Progress is being made to improve the safety of children and young people in our health settings, including the implementation of recommendations made by the Governance Advisory Panel.
Independent oversight of the implementation has commenced, and the former co-chairs of the Governance Advisory Panel are meeting with the chairs of working groups and assessing the progress of implementation. Dr Maria Harries has also agreed to continue working with the independent oversight group and will be engaging with some of the lived experience participants. The independent oversight group will be providing regular feedback to the Secretary on progress. (Recommendation 91).
In the more than three months since the recommendations of the Review were delivered, significant organisational renewal and a reset of executive culture at the LGH has been actioned, noting that achieving cultural change is a continuous and multi-year effort. This includes the LGH executive and senior leadership team moving to implement a three-year cultural change and accountability framework program, with accountability right at the heart of restoring trust in the LGH.
As previously announced, we have appointed Jen Duncan as the new Chief Executive – Hospitals North, a newly-created position and a recommendation of the Review. Ms Duncan previously held a senior health position in New South Wales and in her new role, she is directly responsible for child safeguarding at the LGH and across Northern health services, also a recommendation of the Review.
We have undertaken a national search to recruit a new Executive Director of Medical Services, and a new Executive Director of Nursing and Midwifery, and will reset accountability and performance expectations for these roles, including child safeguarding performance measures.

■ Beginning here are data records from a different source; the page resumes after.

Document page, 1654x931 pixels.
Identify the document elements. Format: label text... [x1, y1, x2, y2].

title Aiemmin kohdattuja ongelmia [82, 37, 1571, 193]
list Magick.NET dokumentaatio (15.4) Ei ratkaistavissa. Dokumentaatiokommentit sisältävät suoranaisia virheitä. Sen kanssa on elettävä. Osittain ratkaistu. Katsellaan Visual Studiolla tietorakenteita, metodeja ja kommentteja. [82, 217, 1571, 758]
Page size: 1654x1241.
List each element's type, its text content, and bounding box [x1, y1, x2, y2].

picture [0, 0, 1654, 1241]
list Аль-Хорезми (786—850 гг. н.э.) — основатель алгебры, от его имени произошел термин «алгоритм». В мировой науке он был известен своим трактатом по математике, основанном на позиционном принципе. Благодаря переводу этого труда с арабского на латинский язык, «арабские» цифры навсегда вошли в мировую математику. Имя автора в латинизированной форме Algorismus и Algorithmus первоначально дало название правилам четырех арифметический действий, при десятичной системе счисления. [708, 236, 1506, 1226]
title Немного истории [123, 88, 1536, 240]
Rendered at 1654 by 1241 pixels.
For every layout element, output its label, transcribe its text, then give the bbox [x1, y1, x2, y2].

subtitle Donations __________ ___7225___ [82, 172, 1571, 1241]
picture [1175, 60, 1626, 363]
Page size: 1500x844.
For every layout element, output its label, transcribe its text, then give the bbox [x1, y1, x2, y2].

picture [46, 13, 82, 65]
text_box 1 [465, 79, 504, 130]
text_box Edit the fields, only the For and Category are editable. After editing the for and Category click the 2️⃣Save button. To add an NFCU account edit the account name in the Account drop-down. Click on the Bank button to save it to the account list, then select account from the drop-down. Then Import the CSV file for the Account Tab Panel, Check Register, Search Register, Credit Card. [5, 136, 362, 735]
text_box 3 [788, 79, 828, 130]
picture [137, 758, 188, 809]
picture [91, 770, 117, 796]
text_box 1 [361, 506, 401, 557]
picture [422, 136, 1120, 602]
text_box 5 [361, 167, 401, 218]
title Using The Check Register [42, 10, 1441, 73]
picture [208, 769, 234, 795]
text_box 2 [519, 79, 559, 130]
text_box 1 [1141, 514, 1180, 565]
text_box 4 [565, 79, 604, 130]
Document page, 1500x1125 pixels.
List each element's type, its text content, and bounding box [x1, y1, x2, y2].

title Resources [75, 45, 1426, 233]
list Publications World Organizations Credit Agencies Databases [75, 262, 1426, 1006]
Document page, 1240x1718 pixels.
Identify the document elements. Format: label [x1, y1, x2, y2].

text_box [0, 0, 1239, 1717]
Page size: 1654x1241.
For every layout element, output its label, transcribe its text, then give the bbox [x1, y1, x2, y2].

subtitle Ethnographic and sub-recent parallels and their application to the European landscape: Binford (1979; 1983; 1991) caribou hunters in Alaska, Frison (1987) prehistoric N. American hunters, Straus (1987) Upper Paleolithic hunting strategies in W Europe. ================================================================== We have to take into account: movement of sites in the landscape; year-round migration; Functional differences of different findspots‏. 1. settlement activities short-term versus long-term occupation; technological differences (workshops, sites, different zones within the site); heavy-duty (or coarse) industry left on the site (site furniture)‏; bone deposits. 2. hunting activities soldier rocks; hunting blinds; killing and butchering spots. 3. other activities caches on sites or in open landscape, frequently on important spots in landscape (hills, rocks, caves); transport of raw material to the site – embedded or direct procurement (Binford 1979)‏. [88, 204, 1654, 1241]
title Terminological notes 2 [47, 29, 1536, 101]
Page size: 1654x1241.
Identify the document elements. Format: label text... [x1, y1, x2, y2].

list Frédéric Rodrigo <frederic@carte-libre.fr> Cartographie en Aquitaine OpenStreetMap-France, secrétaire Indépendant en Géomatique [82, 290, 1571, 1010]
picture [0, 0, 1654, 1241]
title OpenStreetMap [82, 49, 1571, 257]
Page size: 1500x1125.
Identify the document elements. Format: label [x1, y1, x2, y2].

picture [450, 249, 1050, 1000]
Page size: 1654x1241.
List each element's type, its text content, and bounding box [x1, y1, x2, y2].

This is in addition to a new Director of Nursing (Women’s and Children’s) and a new Nurse Unit Manager being appointed to our Children and Paediatrics service.
We are also currently recruiting full-time Child Safeguarding Officers which will be based at each major hospital in Tasmania, including the LGH – another recommendation from the Review. (Recommendations 2, 3, 10, 11)
The rollout of the mandatory Foundations on The Safeguarding of Children and Young People’ e-learning module continues.
More than 6,800 employees have completed the training. All Executives and Managers have been asked to actively engage with their staff and ensure they have the opportunity and access to undertake the training.
Recognising that not all employees, especially those in clinical and clinical support roles, have easy access to computers, the Child Safety and Wellbeing Service has teamed up with IT to provide laptops to areas enabling staff to complete their Mandatory Safeguarding Children Training.
All DoH staff are required to have completed training by the end of June 2023, however, Recommendation 53 of the report required that all HR Business Partners complete the training by the end of February.
Our staff within Employee Relations, Injury Management, Work Health and Safety, Policy and Generalist teams all completed the mandatory training module by the end of February 2023 as per the recommendation.
To support the delivery of child safety mandatory training, the State-wide Mandatory Education, Training and Assessment policy has been updated and endorsed by the Department’s people and culture sub-committee and now includes child safe training within the list of mandatory training for all staff. (Recommendations 48, 49, 51, 52 and 53)
Finally, the Tasmanian State Service employee survey has now closed and thank you to all staff that took the time to participate. Survey results will help inform important work such as building our One Health Culture, as well as strengthening the recommendations from the Child Safe Review - Governance Advisory Panel (GAP) by contributing to a cultural baseline, including for the LGH. (Recommendation 26)
I am committed to driving large-scale change throughout the entire Department to ensure the safeguarding of children and young people is placed at the centre of their care. We must take action on what we have heard through the Commission of Inquiry process to ensure children are safe and feel safe in our hospitals and health services.